Author Block: X. A. G. Ballesteros, A. E. Mercado Sánchez, H. Solis Lara; Monterrey/MX
Purpose or Learning Objective: Prostate cancer is the third leading cause of death in men who die from malignant neoplasia, so new tools are being sought to objectively predict the probability of malignant infiltration of the lymph nodes for the adequate staging of the disease. Radiomics is the process of converting medical images into data allowing the extraction of quantitative characteristics. The aim of the study was the analysis of radiomic features of lymph nodes, using 68Ga-PSMA PET/CT, as a standard reference.
Methods or Background: The design was a retrospective, cross-sectional, analytical study, which was developed with a total of 41 patients with prostate cancer diagnosis randomly selected from a database of 253 patients. 3DSlicer software was used to obtain radiomic features. Sixteen nodes were segmented per patient (pelvis, retroperitoneum, mediastinal, axillary, and cervical). The nodes segmented were those with the highest SUVmax value in the positive studies and those with the highest short axis in the negative studies.
Results or Findings: Thirty-three variables of shape and textural analysis of radiomic tomographic features were found that allow differentiating between positive and negative lymph nodes for malignancy.
Conclusion: Radiomic analysis of lymph nodes in prostate cancer could detect the nodal metastatic disease even in lymph nodes of normal morphology and size.
Limitations: The limitations of our study were the small sample size and that it had a retrospective design, but it was performed by a blinded observer. Also, the PET/CT images were evaluated and segmented by a single observer, so the reproducibility of the results between different observers was not evaluated.
Ethics committee approval: This study was approved by the ethics in investigation committee with the number RA20-00009.
Funding for this study: This study was funded by the radiology department of "Dr. José Eleuterio González" University Hospital.

8
RPS 206-8 - Combined use of 68Ga-PSMA-11 PET/CT and multiparametric MR imaging in patients with prostate cancer

RPS 206-8 - Combined use of 68Ga-PSMA-11 PET/CT and multiparametric MR imaging in patients with prostate cancer

20:06Muzaffar Maksudov

Author Block: M. Maksudov, U. Khaydarov; Tashkent/UZ
Purpose or Learning Objective: To present the results of gallium 68 (68Ga) prostate-specific membrane antigen (PSMA)-11 PET/CT and magnetic resonance (MR) imaging in patients with prostate cancer.

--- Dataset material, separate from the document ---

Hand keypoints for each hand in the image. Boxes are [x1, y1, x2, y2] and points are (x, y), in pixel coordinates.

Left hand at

Methods or Background: Forty-five men who were scheduled for radical prostatectomy with pelvic lymph node dissection were recruited for this study. Multiparametric MR imaging (including diffusion-weighted imaging, T2-weighted imaging, and dynamic contrast materialenhanced imaging) and PET/CT data were correlated with results of final pathologic examination and pelvic nodal dissection to yield diagnostic accuracy. PET/CT with 68Ga-PSMA-11 was performed according to the whole-body protocol. Interpretation of images was carried out visually and quantitatively with the calculation of SUVmax. A mean dose of 3.8 mCi ± 0.6 (140.6 MBq ± 22.2) of 68Ga-PSMA-11 was administered. Whole-body images were acquired starting 60-90 minutes after injection by using a Philips Ingenuity TF PET/CT scanner. Metabolic parameters were compared by using a paired t-test and were correlated with clinical and histopathologic variables.

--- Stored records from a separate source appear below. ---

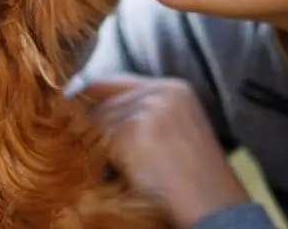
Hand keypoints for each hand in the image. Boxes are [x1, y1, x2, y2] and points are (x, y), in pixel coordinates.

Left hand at [81, 74, 249, 227]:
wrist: (214, 206)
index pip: (116, 81)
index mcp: (175, 88)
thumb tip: (90, 109)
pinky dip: (99, 158)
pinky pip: (98, 140)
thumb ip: (143, 111)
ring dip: (95, 143)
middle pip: (103, 100)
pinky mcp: (133, 131)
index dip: (93, 97)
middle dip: (91, 123)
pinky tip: (114, 172)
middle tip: (87, 143)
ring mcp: (147, 109)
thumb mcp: (176, 130)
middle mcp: (161, 91)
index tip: (73, 110)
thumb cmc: (194, 179)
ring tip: (108, 162)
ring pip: (97, 120)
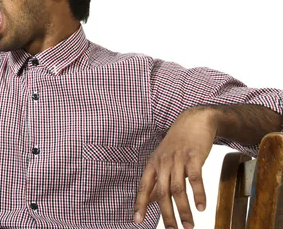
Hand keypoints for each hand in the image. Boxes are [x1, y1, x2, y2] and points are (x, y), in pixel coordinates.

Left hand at [134, 107, 217, 228]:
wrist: (194, 121)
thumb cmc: (177, 144)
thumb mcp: (161, 159)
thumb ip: (156, 180)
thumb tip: (149, 200)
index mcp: (152, 164)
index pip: (143, 187)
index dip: (140, 204)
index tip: (137, 221)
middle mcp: (163, 162)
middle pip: (162, 192)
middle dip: (167, 214)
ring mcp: (178, 159)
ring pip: (178, 189)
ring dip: (184, 210)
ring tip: (189, 226)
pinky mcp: (194, 156)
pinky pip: (195, 178)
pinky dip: (199, 194)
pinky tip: (201, 207)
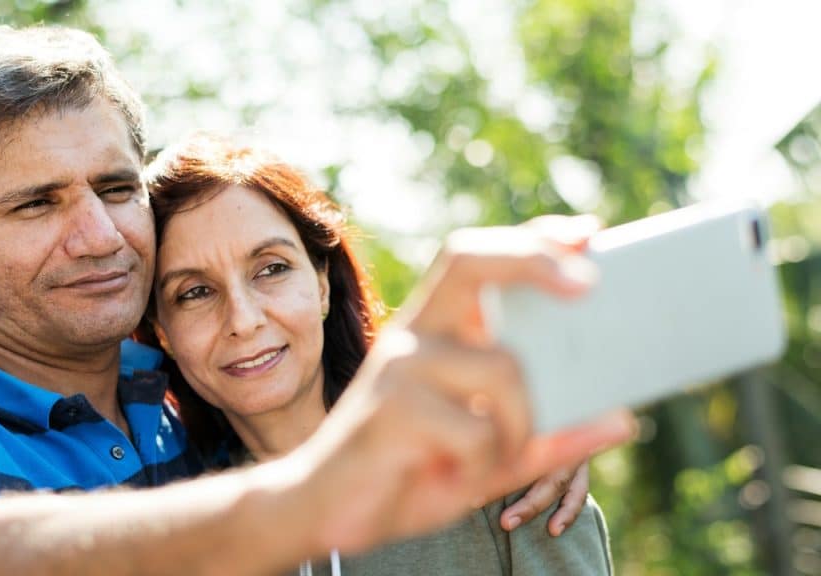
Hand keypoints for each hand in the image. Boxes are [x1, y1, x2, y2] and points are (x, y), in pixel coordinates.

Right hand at [290, 216, 633, 554]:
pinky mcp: (389, 408)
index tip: (590, 230)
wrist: (325, 512)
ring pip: (504, 369)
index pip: (480, 261)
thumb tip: (621, 419)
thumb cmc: (408, 473)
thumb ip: (548, 437)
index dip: (533, 239)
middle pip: (467, 258)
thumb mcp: (489, 457)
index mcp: (434, 334)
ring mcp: (398, 365)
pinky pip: (478, 430)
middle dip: (532, 256)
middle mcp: (413, 334)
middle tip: (590, 284)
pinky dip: (487, 465)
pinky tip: (454, 478)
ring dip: (524, 425)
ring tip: (498, 460)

Results or Findings: High focal (24 cases) or diffuse (21 cases) 68Ga-PSMA-11 uptake was found in the prostate gland in all patients with primary prostate cancer. Whereas multiparametric MR imaging depicted PI-RADS (Prostate Imaging Reporting and Data System) 4 or 5 lesions in 36 patients and PI-RADS 3 lesions in five patients. Pathologic examination confirmed prostate cancer in all patients. In 18 patients, nodal metastases were additionally diagnosed.

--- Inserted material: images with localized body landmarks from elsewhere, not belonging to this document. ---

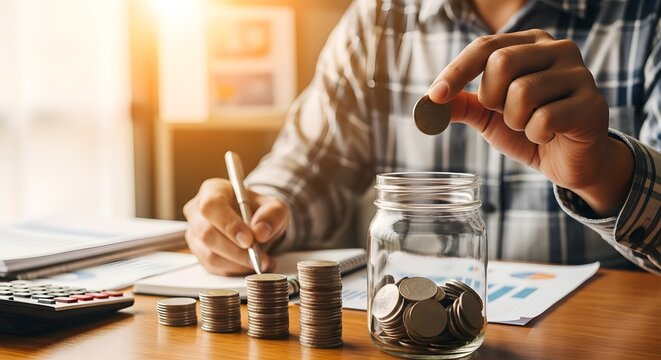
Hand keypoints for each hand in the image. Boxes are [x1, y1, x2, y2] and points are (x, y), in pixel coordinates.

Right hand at [183, 178, 289, 274]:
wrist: (255, 224)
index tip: (249, 240)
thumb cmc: (259, 211)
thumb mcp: (275, 207)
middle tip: (259, 257)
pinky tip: (251, 265)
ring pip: (209, 255)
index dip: (229, 225)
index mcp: (212, 190)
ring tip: (261, 261)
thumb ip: (272, 214)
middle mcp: (197, 211)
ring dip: (238, 263)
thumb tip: (260, 231)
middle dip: (235, 250)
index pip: (212, 206)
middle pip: (207, 234)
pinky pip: (213, 267)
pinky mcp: (199, 253)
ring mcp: (195, 234)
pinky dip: (235, 270)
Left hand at [428, 29, 632, 215]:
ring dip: (516, 121)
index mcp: (530, 44)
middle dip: (492, 98)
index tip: (435, 95)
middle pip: (501, 62)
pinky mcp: (592, 104)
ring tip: (530, 126)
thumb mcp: (488, 117)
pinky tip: (549, 136)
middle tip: (505, 114)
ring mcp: (579, 74)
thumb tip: (430, 101)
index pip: (485, 46)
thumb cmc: (529, 130)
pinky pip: (544, 119)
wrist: (570, 161)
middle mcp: (558, 49)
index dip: (456, 71)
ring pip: (522, 92)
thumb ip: (463, 104)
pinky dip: (536, 135)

Conclusion: 68Ga-PSMA-11 PET/CT has a high potential in the work-up of prostate cancer patients, including primary diagnosis and staging, while MR imaging provides detailed anatomic guidance. The combined use of both imaging methods provides valuable diagnostic information and may inform the need for pelvic node dissection.
Limitations: Limitations are not required.
Ethics committee approval: Approved by Ministry of Health of Uzbekistan
Funding for this study: No funding was received for this study.